● **Задание 1**
Воспроизведите часть фрагмента о военной психологии между словами «Вышеуказанные чувства ответственности» и «и спокойными командирами.» включительно.
● **Задание 2**
Перечислите все действия, которые, согласно фрагменту о военной психологии, будет совершать высшее командование, оторванное от реальной обстановки.

● **Фрагмент текста**

——————————

"** Подобное спокойствие, такая уверенность начальства в трагические минуты — это все. Если его дух подавлен и он это покажет, если он только проявит свое волнение хотя бы в нескольких указаниях, его сомнения распространятся с чрезвычайной быстротой; они удесятеряются в силе в каждой инстанции командования; приказания становятся все более и более нервными, и внизу иерархической лестницы возникает беспорядок…»
Вышеуказанные чувства ответственности и в то же время своеобразная «нервность», присущая тылу, объясняют те странные, на первый взгляд, случаи, которые приходилось наблюдать в минувшую войну. Мне лично пришлось знать начальников штабов двух армий, которые так сильно «нервничали», что их работа в критические минуты принимала совершенно сумбурный характер. Нервы одного из них дошли до такого расстройства, что он не мог сдерживаться от слез. Это не помешало тому, что, когда оба эти генерала были назначены начальниками пехотных дивизий, они оказались доблестными и спокойными командирами.
Вышеизложенное отнюдь не должно быть понято, как умаление моральной красоты подвига, осуществляемого строевыми начальниками. Вместе с генералом Красновым я считаю лишь нужным подчеркнуть существенное различие в условиях работы войск и высших военных начальников. Это различие в настоящую эпоху столь велико, что создает как бы две различные психологии: психологию действующих войск и психологию высших штабов. В тех случаях, когда это различие не учтено, оно легко может привести к взаимному непониманию низов и верхов армии, то есть к моральному расслоению. Одной из важнейших практических проблем военной психологии и является разрешение вопроса, какими приемами прочно связать эти две психологии, дабы даже самые удаленные от поля боя ячейки высшего управления чувствовали бы состояние духа войск, без чего высшее командование окажется оторванным от реальной обстановки; оно все более и более будет жить в воображаемой обстановке, будет отдавать неосуществимые приказания или же будет упускать благоприятные возможности. Это поведет к падению доверия войск к высшему начальству и может вызвать даже враждебное отношение. Следует признать, что в минувшую войну в этой области дело у нас обстояло далеко не благополучно, особенно в конце войны. Для того, чтобы убедиться в этом, нужно только вспомнить «Июньское» наступление 1917 года, сыгравшее решительную роль в гибели нашей армии.

——————————

● **Данные для анализа**
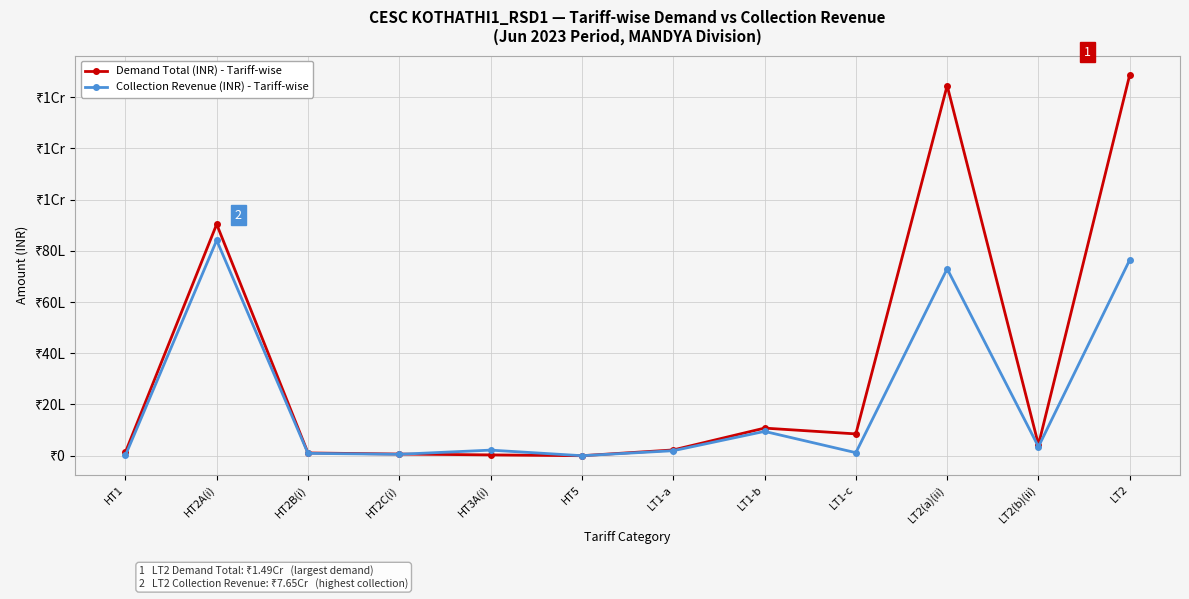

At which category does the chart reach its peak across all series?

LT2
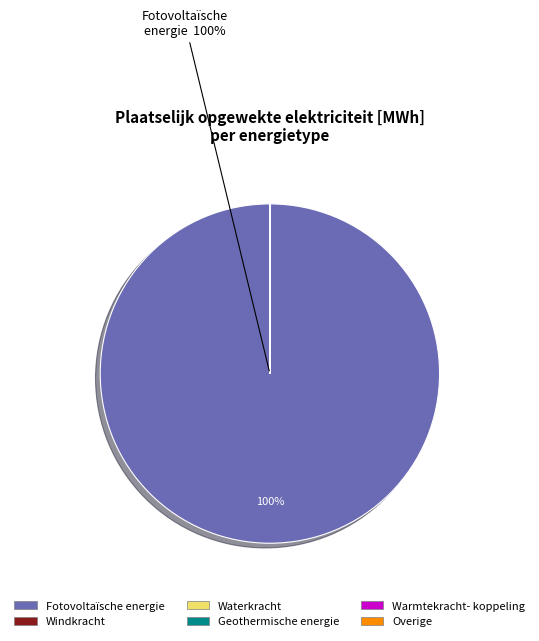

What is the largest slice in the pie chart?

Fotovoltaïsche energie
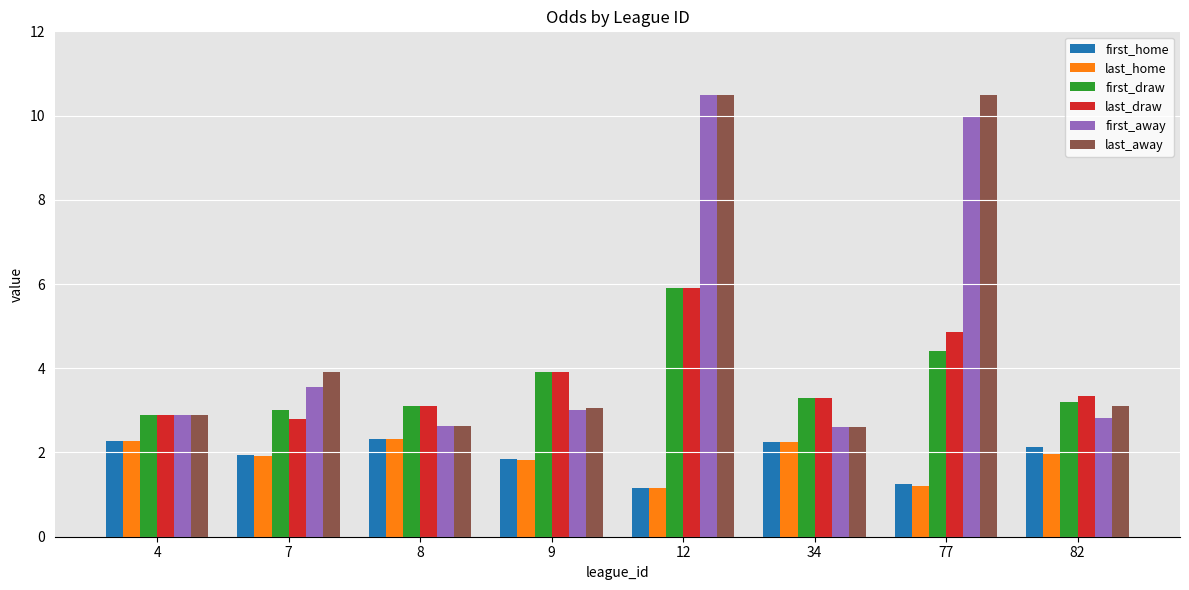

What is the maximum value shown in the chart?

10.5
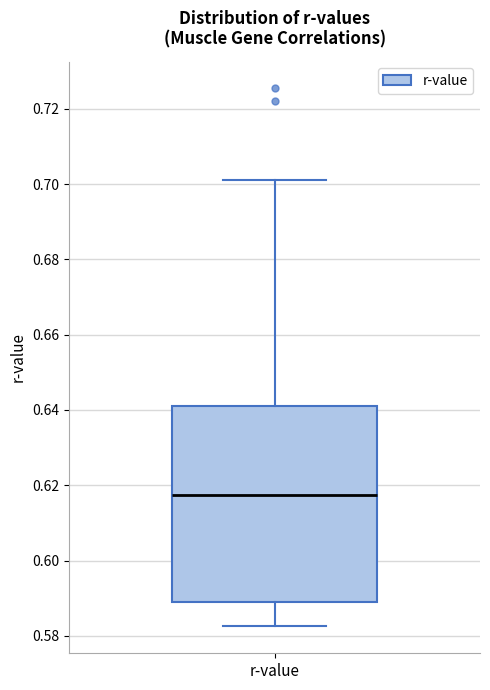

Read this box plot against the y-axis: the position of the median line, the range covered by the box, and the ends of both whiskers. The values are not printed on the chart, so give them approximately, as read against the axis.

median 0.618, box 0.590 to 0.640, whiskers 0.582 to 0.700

——————————

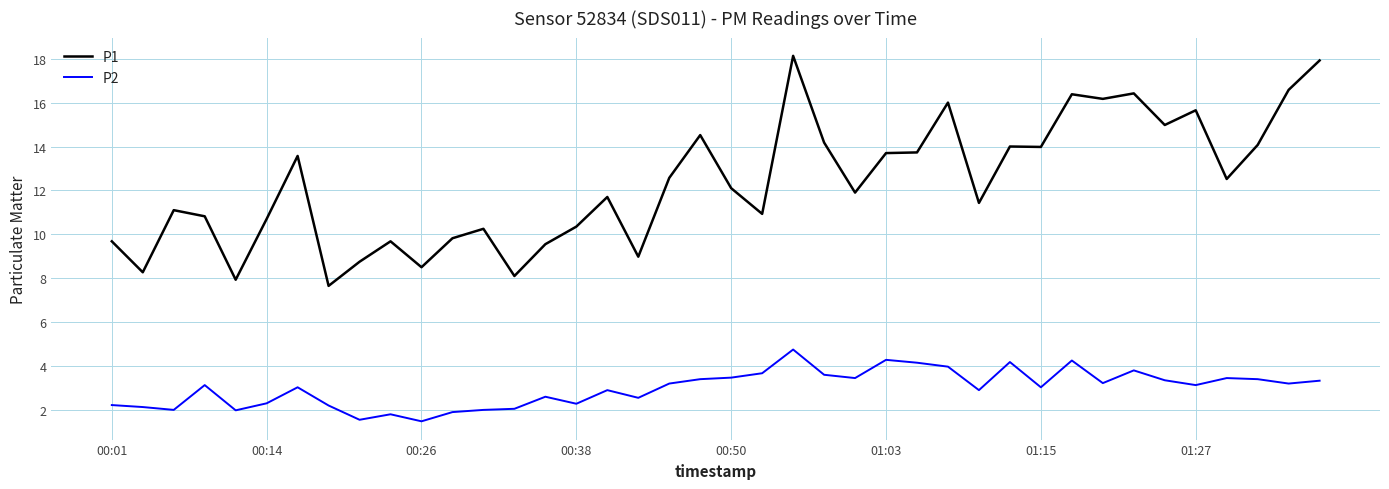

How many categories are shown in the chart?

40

——————————

● **Решение 1**
Вышеуказанные чувства ответственности и в то же время своеобразная «нервность», присущая тылу, объясняют те странные, на первый взгляд, случаи, которые приходилось наблюдать в минувшую войну. Мне лично пришлось знать начальников штабов двух армий, которые так сильно «нервничали», что их работа в критические минуты принимала совершенно сумбурный характер. Нервы одного из них дошли до такого расстройства, что он не мог сдерживаться от слез. Это не помешало тому, что, когда оба эти генерала были назначены начальниками пехотных дивизий, они оказались доблестными и спокойными командирами.

● **Решение 2**
- Все более и более будет жить в воображаемой обстановке.
- Будет отдавать неосуществимые приказания.
- Будет упускать благоприятные возможности.